Text excerpt →
--- --- ---
Unless my memory is playing tricks on me, though, the correspondence page of that newspaper used to have a great deal more religious content. I am tempted to say that the letters provided the only really lively content in the whole publication. People would read them and roll their eyes, or read them and have a healthy discussion over the dinner table, or just skip past them to the obituaries; but they didn’t cause the ripples any kind of faith-based debate seems to be causing in Lewis at the moment.

While the ‘Gazette’ circulation is nothing like it used to be, with the paper now being local in name only, it was at least available as a forum for sharing and debating anything which islanders cared about enough. Once an editor starts censoring the permitted topics for correspondence, however, I think we have to accept that the tide of intolerance is indeed lapping at our feet.

We have sleepwalked towards this state of affairs. What was once a mild and usually polite disagreement has become something unpleasant. Anything that has the merest hint of Christianity about it is sneered at as ‘Wee Free’ bigotry. The critics of ‘What The Church Has Done To Lewis’ (no, I don’t know either) are so well-informed that they don’t know what any of us believes, nor what it means to be a Christian, though they are quick to flag any  apparent lapses in ‘true Christian’ behaviour.

They pride themselves on their commitment to truth and are rigorous in applying their own belief system to everything they do. And, yes, they do have a belief system. It even appears as though they are following a pseudo-presbyterian leadership structure, with their agenda driven by anyone who has internet access.

However, if they would permit me one wee piece of advice, I’d say: don’t let your leaders in Glasgow and Edinburgh dictate how you interact with your local community. Like it or not, they are patronising the secularists from the sticks, and assuming that you can’t handle things on your own patch without them. Say what you like about us Wee Frees, but at least we do our own oppressing, and rarely get the Moderator involved.

It is from this kind of outside interference that we get the sort of poorly researched nonsense which insists that Lewis is in thrall to the Calvinist patriarchy. What I don’t understand is why none of the local chapter of secularists is offended by suggestions that this is a community without the capability of original thought or, indeed, sincere belief. Where, in the midst of all their supposed care for the Western Isles, is the one dissenting voice that will oppose these kinds of slurs? Why is ‘brainwashing’ by the church so offensive, but the secular mantra of, ‘there is no such thing as Lewis culture’ goes unopposed from within their own ranks?

I’ll tell you why. The de-localising of culture in Lewis, the nay-saying and the outside interference from those who will not have to live with the consequences of their meddling is part of a wider stategy. You see, Christianity has informed and shaped these communities for so long that it is fused to the local way of life. And no, I am not claiming that every Lewis person is a Christian, nor even that every Lewis person is a churchgoer. Sadly, there are those in every generation who decide that the truth of the Gospel is not for them. But it has influenced them, because it has helped make this island what it is.
--- --- ---
Objective →
Reproduce the piece above on faith and debate in Lewis word for word, from "We have sleepwalked" up to and including "has internet access.".

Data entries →
--- --- ---
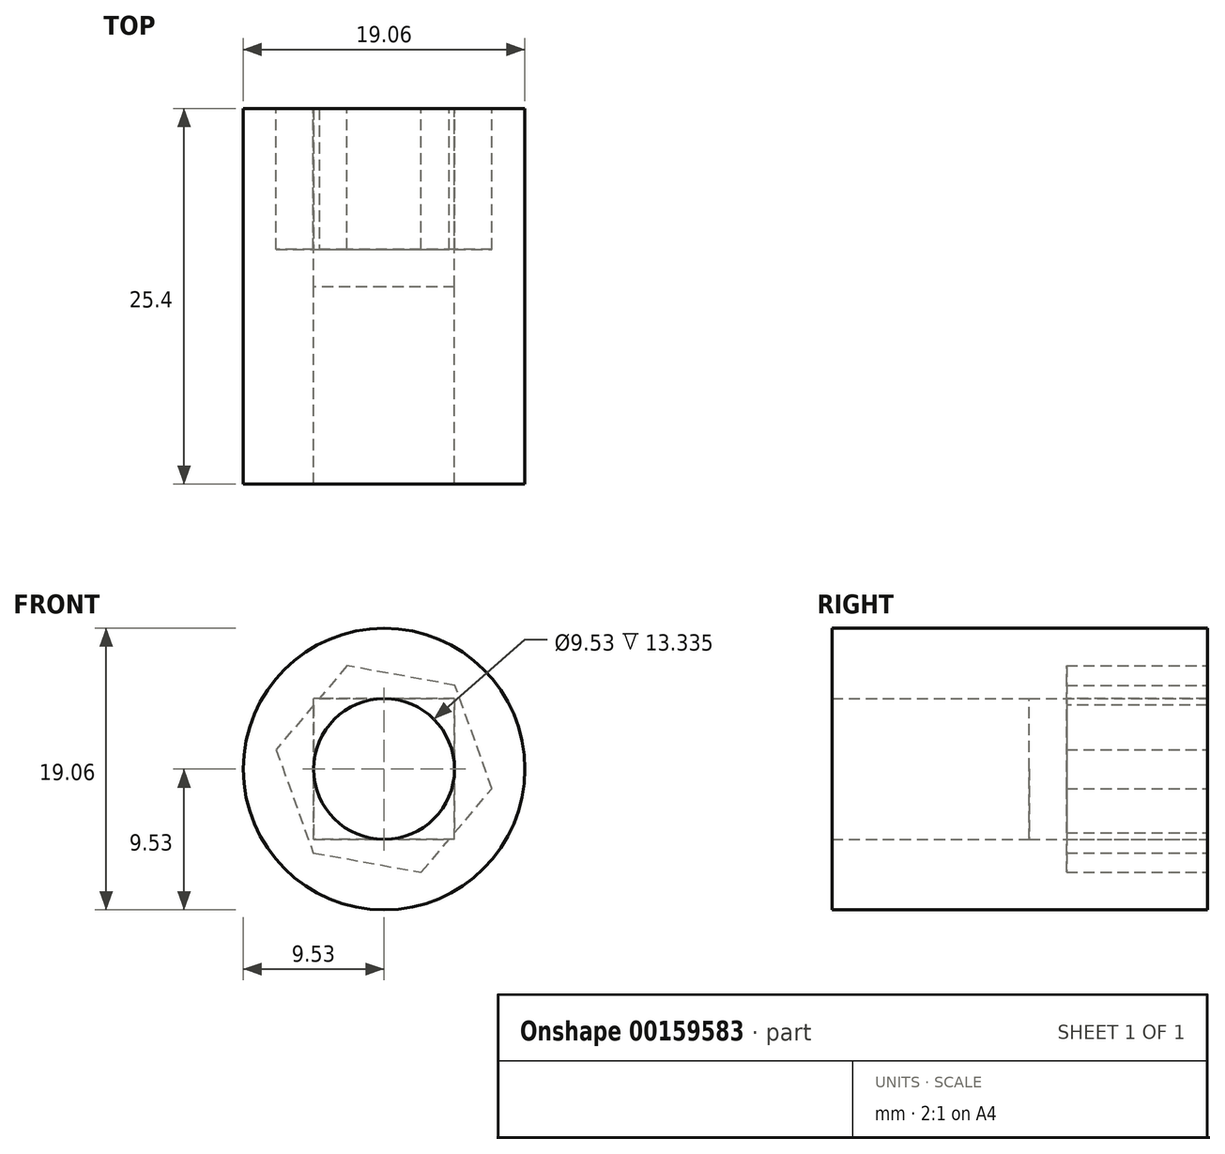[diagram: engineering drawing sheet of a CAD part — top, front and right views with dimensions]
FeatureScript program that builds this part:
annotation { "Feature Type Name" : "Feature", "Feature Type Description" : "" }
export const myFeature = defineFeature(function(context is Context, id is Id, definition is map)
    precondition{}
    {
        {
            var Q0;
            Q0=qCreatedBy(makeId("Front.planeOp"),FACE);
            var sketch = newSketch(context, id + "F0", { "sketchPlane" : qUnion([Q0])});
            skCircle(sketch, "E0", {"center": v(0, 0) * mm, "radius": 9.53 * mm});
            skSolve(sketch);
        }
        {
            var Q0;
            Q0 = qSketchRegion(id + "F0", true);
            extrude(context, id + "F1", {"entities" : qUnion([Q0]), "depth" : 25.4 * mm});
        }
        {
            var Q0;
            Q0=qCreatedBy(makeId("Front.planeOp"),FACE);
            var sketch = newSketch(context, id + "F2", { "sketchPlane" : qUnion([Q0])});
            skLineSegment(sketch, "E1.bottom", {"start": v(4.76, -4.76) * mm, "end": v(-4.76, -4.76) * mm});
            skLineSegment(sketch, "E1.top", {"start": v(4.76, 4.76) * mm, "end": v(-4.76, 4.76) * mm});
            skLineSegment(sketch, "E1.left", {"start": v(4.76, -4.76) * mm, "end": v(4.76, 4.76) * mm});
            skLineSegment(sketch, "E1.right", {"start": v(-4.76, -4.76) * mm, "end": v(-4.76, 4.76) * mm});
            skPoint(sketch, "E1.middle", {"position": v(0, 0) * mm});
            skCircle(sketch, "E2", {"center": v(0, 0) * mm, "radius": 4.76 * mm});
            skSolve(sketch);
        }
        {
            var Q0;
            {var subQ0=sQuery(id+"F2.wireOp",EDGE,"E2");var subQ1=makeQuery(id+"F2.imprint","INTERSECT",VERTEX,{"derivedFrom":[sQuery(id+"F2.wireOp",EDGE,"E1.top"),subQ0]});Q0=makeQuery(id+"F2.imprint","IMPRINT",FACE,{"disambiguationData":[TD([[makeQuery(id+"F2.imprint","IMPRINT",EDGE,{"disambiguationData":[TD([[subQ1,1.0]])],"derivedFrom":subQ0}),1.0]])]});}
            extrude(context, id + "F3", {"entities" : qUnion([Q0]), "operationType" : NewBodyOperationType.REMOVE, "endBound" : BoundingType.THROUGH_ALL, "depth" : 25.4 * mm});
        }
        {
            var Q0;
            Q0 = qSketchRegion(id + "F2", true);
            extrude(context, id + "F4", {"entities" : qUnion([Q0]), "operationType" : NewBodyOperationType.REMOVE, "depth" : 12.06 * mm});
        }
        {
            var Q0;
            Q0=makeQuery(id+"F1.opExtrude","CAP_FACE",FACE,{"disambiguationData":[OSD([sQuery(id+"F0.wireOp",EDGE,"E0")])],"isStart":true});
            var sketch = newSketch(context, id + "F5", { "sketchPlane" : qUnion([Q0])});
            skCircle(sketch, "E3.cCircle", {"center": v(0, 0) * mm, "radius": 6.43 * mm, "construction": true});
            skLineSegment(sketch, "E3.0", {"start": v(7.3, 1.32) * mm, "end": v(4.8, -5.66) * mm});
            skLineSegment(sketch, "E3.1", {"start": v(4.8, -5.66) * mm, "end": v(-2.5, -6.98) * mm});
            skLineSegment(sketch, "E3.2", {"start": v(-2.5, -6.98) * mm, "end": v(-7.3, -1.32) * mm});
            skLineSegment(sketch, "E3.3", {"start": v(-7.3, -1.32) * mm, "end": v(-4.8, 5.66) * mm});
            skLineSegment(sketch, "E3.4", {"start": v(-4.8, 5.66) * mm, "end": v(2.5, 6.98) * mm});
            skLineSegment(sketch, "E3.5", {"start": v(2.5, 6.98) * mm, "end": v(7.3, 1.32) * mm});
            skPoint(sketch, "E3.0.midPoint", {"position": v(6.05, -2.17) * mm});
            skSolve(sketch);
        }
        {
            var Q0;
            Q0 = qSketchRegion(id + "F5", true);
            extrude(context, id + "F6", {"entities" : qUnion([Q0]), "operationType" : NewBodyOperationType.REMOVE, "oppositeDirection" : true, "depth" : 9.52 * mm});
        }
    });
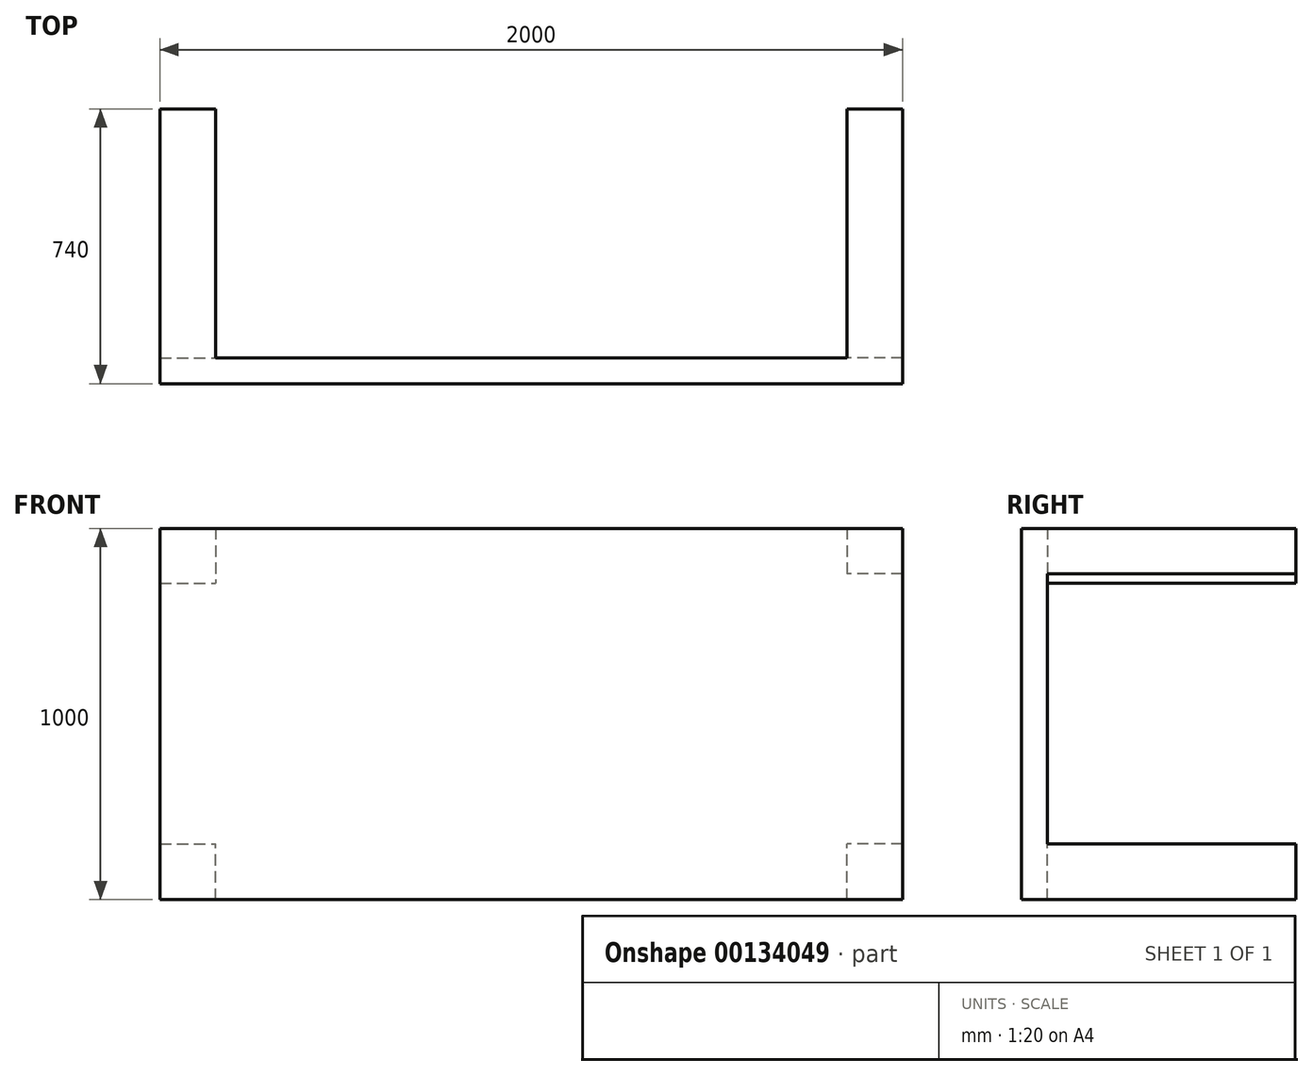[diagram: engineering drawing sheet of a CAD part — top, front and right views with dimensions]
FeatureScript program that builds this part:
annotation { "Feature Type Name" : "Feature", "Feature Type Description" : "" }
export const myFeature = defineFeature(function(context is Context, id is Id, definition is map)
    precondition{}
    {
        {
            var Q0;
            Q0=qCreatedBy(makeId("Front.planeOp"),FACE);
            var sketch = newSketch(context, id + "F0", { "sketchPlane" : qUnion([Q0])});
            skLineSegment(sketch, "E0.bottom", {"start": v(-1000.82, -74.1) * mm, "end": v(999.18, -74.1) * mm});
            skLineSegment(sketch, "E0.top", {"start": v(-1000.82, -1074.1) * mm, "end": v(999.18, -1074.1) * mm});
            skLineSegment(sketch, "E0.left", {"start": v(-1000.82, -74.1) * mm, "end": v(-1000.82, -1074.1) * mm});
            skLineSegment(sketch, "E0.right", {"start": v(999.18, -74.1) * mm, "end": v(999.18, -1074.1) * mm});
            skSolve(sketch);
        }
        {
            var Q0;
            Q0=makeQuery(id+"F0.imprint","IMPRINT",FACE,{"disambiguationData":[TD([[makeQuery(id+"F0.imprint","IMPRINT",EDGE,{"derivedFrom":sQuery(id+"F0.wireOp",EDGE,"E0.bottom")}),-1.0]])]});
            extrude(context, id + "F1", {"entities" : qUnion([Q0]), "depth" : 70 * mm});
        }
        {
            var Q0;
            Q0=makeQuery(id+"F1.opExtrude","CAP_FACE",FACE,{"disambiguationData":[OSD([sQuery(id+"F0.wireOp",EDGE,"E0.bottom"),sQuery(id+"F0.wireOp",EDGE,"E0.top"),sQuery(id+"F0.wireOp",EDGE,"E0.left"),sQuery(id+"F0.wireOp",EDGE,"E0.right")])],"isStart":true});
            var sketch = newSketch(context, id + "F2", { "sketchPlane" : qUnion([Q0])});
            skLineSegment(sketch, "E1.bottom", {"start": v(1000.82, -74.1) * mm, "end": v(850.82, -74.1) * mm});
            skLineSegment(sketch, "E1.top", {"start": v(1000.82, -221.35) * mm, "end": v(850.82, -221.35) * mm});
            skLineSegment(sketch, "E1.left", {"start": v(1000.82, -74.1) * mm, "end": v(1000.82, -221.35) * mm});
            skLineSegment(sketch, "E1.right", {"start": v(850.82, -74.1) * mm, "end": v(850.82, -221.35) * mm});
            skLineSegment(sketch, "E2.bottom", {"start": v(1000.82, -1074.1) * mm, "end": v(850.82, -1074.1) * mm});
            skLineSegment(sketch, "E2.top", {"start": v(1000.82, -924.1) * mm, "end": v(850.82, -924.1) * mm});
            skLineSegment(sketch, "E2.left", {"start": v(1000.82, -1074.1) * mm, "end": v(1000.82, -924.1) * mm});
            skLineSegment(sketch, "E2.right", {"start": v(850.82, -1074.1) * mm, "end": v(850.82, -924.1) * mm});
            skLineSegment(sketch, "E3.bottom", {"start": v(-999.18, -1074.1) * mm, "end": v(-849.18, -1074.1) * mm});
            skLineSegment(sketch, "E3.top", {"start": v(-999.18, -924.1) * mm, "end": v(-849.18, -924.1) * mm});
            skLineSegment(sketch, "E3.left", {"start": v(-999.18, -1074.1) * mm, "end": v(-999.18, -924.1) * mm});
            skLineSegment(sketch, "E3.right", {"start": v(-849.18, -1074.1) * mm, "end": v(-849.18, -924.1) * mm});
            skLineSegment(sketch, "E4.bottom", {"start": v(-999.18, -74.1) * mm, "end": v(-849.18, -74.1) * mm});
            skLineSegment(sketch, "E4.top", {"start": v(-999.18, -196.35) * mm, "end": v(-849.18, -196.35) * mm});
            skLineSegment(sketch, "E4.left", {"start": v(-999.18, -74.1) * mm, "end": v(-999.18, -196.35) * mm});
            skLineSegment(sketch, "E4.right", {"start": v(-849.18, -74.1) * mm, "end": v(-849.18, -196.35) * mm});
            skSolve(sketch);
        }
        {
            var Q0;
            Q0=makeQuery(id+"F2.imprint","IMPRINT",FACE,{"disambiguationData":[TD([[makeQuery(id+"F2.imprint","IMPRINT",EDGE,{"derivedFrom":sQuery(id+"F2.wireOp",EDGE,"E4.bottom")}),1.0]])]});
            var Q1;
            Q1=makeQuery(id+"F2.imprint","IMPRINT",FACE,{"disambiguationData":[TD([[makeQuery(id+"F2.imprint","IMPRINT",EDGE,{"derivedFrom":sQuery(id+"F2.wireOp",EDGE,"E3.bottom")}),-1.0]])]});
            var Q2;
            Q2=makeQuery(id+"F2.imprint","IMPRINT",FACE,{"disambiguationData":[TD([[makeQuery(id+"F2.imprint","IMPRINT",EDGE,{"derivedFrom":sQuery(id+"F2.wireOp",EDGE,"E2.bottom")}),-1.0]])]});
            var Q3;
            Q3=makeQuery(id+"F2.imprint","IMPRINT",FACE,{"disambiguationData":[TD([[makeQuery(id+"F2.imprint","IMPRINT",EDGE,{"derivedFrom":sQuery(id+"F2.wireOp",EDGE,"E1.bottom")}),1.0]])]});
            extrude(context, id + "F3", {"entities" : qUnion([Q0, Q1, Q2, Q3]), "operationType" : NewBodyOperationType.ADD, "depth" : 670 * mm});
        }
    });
--- --- ---
Reply →
We have sleepwalked towards this state of affairs. What was once a mild and usually polite disagreement has become something unpleasant. Anything that has the merest hint of Christianity about it is sneered at as ‘Wee Free’ bigotry. The critics of ‘What The Church Has Done To Lewis’ (no, I don’t know either) are so well-informed that they don’t know what any of us believes, nor what it means to be a Christian, though they are quick to flag any  apparent lapses in ‘true Christian’ behaviour.

They pride themselves on their commitment to truth and are rigorous in applying their own belief system to everything they do. And, yes, they do have a belief system. It even appears as though they are following a pseudo-presbyterian leadership structure, with their agenda driven by anyone who has internet access.